## [Exercise description]
The lines to copy are those in the listing below that contain the word "owner".

****************************************

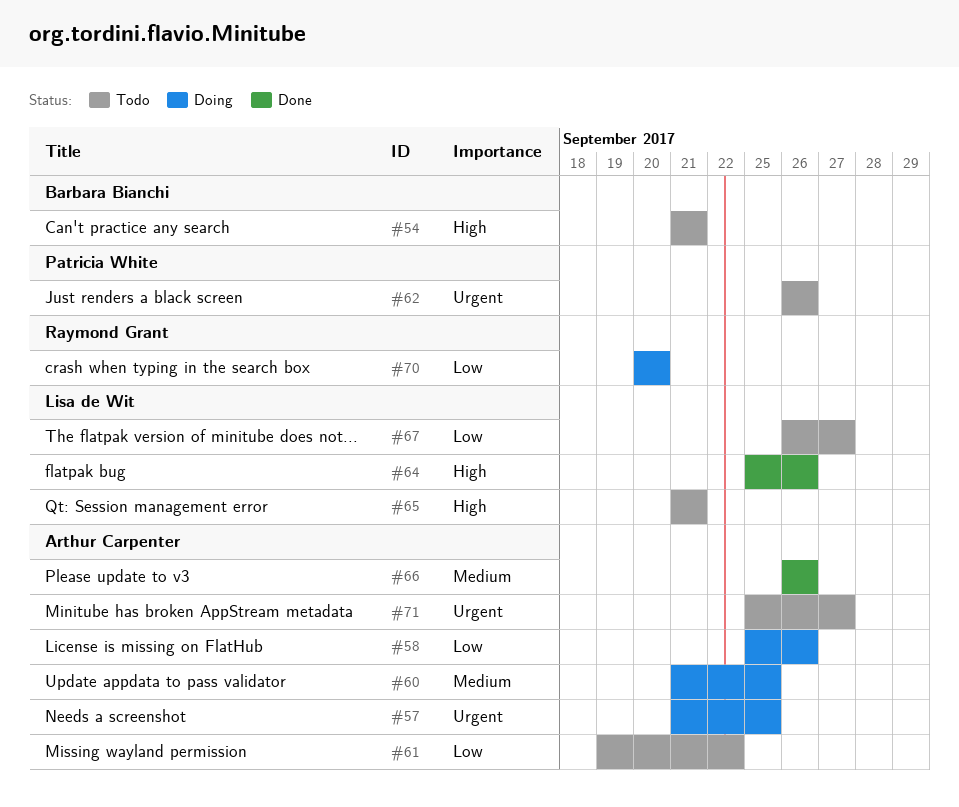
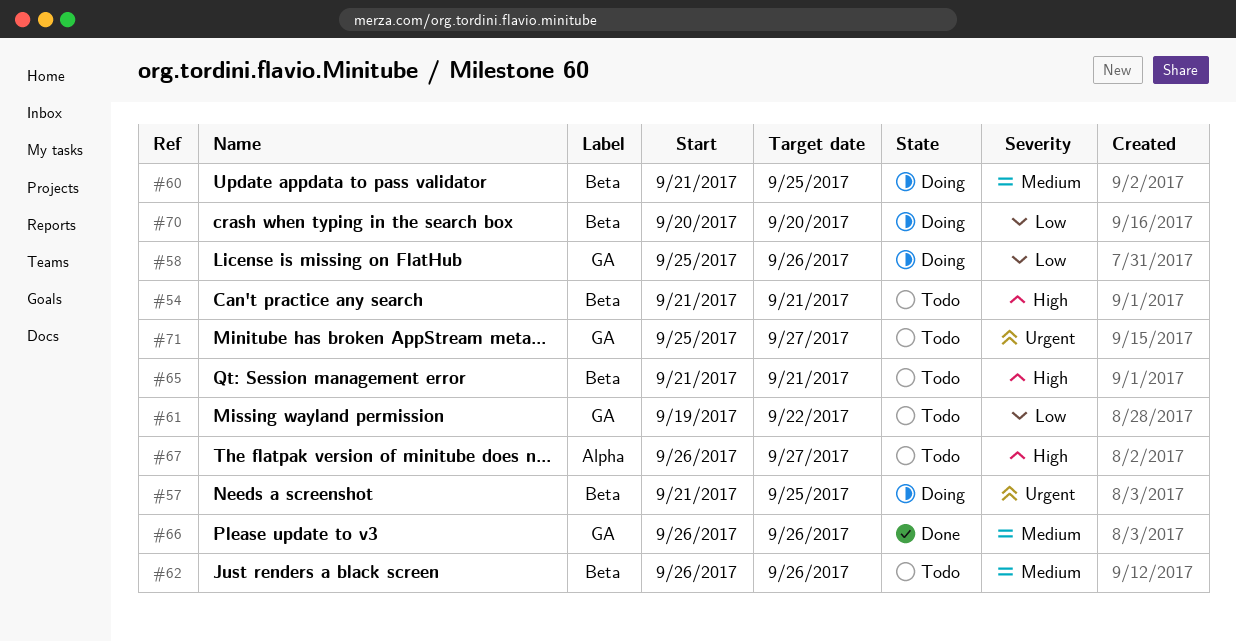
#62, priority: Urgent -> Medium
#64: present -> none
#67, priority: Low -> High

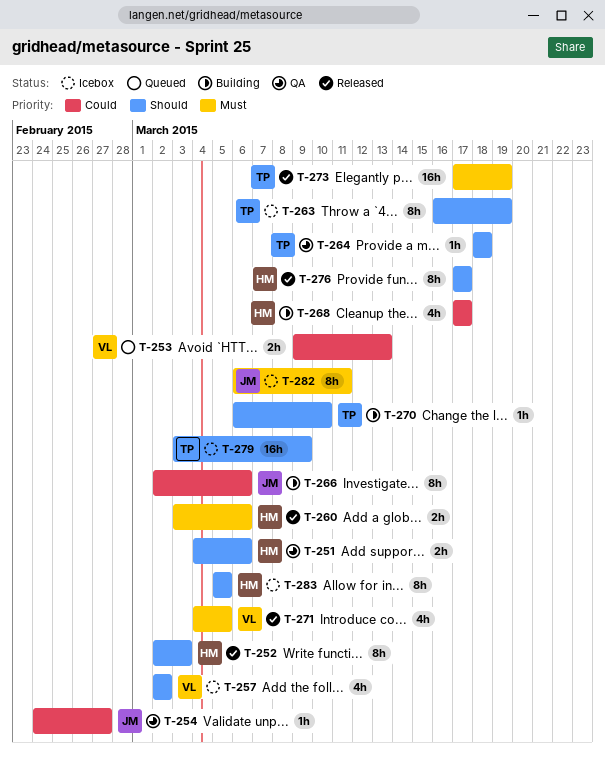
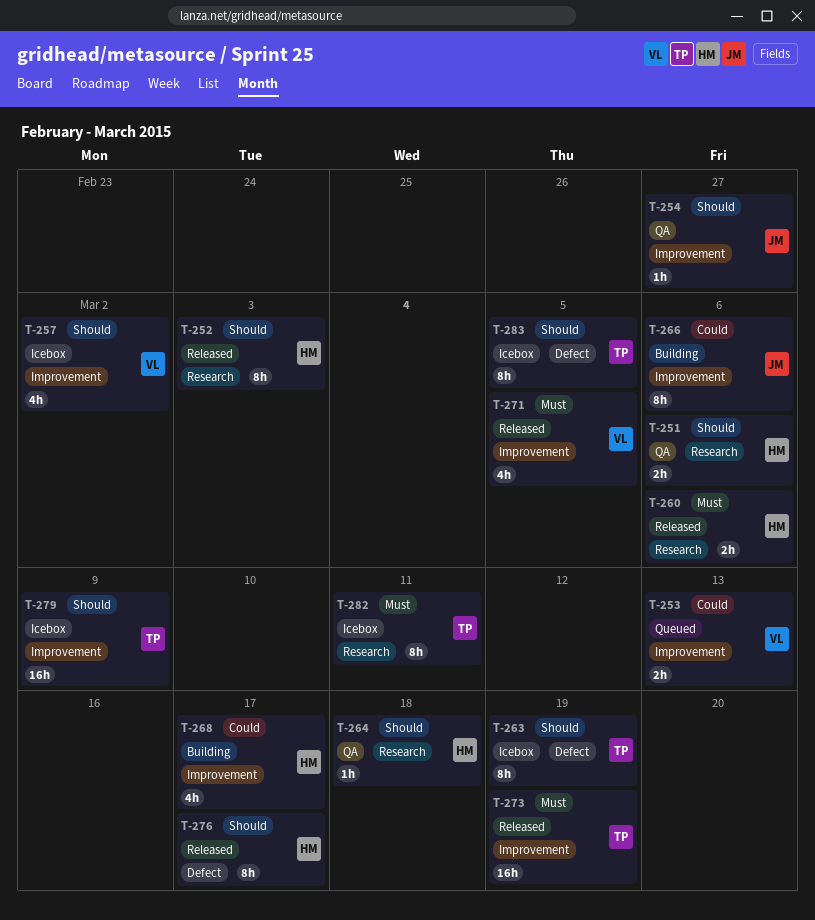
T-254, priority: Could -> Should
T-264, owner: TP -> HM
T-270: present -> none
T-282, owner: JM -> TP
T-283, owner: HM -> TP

****************************************

## [Written solution]
T-264, owner: TP -> HM
T-282, owner: JM -> TP
T-283, owner: HM -> TP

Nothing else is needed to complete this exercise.